Work item ▸ Copy out the lines below word for word, without changing anything.

Material to process ▸
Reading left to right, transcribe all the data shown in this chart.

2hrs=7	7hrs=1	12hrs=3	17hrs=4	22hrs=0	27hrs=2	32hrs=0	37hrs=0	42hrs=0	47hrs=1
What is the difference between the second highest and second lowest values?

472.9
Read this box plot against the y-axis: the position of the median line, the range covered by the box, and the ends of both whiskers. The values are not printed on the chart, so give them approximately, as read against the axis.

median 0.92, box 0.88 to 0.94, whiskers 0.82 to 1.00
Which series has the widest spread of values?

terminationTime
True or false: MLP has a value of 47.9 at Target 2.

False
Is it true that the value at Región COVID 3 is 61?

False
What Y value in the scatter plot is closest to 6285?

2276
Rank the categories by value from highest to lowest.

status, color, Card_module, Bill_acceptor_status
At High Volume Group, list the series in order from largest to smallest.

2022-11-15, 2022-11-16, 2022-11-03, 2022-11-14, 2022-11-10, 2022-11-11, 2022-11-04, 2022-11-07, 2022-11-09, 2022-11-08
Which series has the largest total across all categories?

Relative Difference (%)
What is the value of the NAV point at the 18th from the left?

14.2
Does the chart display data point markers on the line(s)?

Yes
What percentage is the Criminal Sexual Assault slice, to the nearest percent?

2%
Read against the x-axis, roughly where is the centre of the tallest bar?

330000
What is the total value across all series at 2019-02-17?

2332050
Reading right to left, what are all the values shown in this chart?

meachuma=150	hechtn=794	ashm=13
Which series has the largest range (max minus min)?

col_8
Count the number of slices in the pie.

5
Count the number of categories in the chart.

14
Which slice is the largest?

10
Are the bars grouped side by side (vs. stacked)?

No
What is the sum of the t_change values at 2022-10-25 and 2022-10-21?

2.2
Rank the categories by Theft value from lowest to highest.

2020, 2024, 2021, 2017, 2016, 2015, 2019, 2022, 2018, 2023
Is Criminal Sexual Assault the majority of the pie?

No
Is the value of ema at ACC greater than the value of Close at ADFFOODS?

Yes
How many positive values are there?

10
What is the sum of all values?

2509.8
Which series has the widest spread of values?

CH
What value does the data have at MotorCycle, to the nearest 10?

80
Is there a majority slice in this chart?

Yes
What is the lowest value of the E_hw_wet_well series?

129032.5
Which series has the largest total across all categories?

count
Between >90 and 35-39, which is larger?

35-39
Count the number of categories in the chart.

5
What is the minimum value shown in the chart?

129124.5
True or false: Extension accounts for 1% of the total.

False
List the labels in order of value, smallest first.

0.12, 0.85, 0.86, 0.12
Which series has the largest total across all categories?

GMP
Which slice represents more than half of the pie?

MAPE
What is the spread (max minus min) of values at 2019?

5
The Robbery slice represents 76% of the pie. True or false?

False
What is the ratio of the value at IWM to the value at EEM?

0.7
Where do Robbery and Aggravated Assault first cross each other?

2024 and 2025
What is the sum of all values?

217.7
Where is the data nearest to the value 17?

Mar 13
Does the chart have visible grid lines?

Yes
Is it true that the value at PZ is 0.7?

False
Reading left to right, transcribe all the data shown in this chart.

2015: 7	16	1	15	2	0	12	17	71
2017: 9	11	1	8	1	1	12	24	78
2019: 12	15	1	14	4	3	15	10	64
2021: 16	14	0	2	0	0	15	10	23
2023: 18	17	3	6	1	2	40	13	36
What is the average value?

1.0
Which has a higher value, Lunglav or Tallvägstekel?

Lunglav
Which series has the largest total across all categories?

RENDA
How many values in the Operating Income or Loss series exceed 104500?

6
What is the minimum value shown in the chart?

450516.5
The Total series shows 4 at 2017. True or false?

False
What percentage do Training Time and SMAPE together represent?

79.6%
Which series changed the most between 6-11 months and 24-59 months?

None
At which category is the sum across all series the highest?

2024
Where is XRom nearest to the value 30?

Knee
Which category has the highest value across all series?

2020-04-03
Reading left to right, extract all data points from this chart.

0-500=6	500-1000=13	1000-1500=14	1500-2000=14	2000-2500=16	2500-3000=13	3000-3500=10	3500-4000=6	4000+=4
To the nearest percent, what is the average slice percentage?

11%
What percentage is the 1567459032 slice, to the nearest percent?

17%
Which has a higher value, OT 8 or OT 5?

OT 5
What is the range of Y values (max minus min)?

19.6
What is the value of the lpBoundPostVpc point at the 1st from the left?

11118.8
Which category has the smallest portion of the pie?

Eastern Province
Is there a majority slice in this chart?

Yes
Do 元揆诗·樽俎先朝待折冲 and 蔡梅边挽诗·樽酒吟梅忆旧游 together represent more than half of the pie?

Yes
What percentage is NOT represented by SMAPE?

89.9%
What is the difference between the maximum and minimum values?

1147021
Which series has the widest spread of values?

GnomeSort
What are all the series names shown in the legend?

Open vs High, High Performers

Solved exercise ▸
Reading left to right, transcribe all the data shown in this chart.

2hrs=7	7hrs=1	12hrs=3	17hrs=4	22hrs=0	27hrs=2	32hrs=0	37hrs=0	42hrs=0	47hrs=1
What is the difference between the second highest and second lowest values?

472.9
Read this box plot against the y-axis: the position of the median line, the range covered by the box, and the ends of both whiskers. The values are not printed on the chart, so give them approximately, as read against the axis.

median 0.92, box 0.88 to 0.94, whiskers 0.82 to 1.00
Which series has the widest spread of values?

terminationTime
True or false: MLP has a value of 47.9 at Target 2.

False
Is it true that the value at Región COVID 3 is 61?

False
What Y value in the scatter plot is closest to 6285?

2276
Rank the categories by value from highest to lowest.

status, color, Card_module, Bill_acceptor_status
At High Volume Group, list the series in order from largest to smallest.

2022-11-15, 2022-11-16, 2022-11-03, 2022-11-14, 2022-11-10, 2022-11-11, 2022-11-04, 2022-11-07, 2022-11-09, 2022-11-08
Which series has the largest total across all categories?

Relative Difference (%)
What is the value of the NAV point at the 18th from the left?

14.2
Does the chart display data point markers on the line(s)?

Yes
What percentage is the Criminal Sexual Assault slice, to the nearest percent?

2%
Read against the x-axis, roughly where is the centre of the tallest bar?

330000
What is the total value across all series at 2019-02-17?

2332050
Reading right to left, what are all the values shown in this chart?

meachuma=150	hechtn=794	ashm=13
Which series has the largest range (max minus min)?

col_8
Count the number of slices in the pie.

5
Count the number of categories in the chart.

14
Which slice is the largest?

10
Are the bars grouped side by side (vs. stacked)?

No
What is the sum of the t_change values at 2022-10-25 and 2022-10-21?

2.2
Rank the categories by Theft value from lowest to highest.

2020, 2024, 2021, 2017, 2016, 2015, 2019, 2022, 2018, 2023
Is Criminal Sexual Assault the majority of the pie?

No
Is the value of ema at ACC greater than the value of Close at ADFFOODS?

Yes
How many positive values are there?

10
What is the sum of all values?

2509.8
Which series has the widest spread of values?

CH
What value does the data have at MotorCycle, to the nearest 10?

80
Is there a majority slice in this chart?

Yes
What is the lowest value of the E_hw_wet_well series?

129032.5
Which series has the largest total across all categories?

count
Between >90 and 35-39, which is larger?

35-39
Count the number of categories in the chart.

5
What is the minimum value shown in the chart?

129124.5
True or false: Extension accounts for 1% of the total.

False
List the labels in order of value, smallest first.

0.12, 0.85, 0.86, 0.12
Which series has the largest total across all categories?

GMP
Which slice represents more than half of the pie?

MAPE
What is the spread (max minus min) of values at 2019?

5
The Robbery slice represents 76% of the pie. True or false?

False
What is the ratio of the value at IWM to the value at EEM?

0.7
Where do Robbery and Aggravated Assault first cross each other?

2024 and 2025
What is the sum of all values?

217.7
Where is the data nearest to the value 17?

Mar 13
Does the chart have visible grid lines?

Yes
Is it true that the value at PZ is 0.7?

False
Reading left to right, transcribe all the data shown in this chart.

2015: 7	16	1	15	2	0	12	17	71
2017: 9	11	1	8	1	1	12	24	78
2019: 12	15	1	14	4	3	15	10	64
2021: 16	14	0	2	0	0	15	10	23
2023: 18	17	3	6	1	2	40	13	36
What is the average value?

1.0
Which has a higher value, Lunglav or Tallvägstekel?

Lunglav
Which series has the largest total across all categories?

RENDA
How many values in the Operating Income or Loss series exceed 104500?

6
What is the minimum value shown in the chart?

450516.5
The Total series shows 4 at 2017. True or false?

False
What percentage do Training Time and SMAPE together represent?

79.6%
Which series changed the most between 6-11 months and 24-59 months?

None
At which category is the sum across all series the highest?

2024
Where is XRom nearest to the value 30?

Knee
Which category has the highest value across all series?

2020-04-03
Reading left to right, extract all data points from this chart.

0-500=6	500-1000=13	1000-1500=14	1500-2000=14	2000-2500=16	2500-3000=13	3000-3500=10	3500-4000=6	4000+=4
To the nearest percent, what is the average slice percentage?

11%
What percentage is the 1567459032 slice, to the nearest percent?

17%
Which has a higher value, OT 8 or OT 5?

OT 5
What is the range of Y values (max minus min)?

19.6
What is the value of the lpBoundPostVpc point at the 1st from the left?

11118.8
Which category has the smallest portion of the pie?

Eastern Province
Is there a majority slice in this chart?

Yes
Do 元揆诗·樽俎先朝待折冲 and 蔡梅边挽诗·樽酒吟梅忆旧游 together represent more than half of the pie?

Yes
What percentage is NOT represented by SMAPE?

89.9%
What is the difference between the maximum and minimum values?

1147021
Which series has the widest spread of values?

GnomeSort
What are all the series names shown in the legend?

Open vs High, High Performers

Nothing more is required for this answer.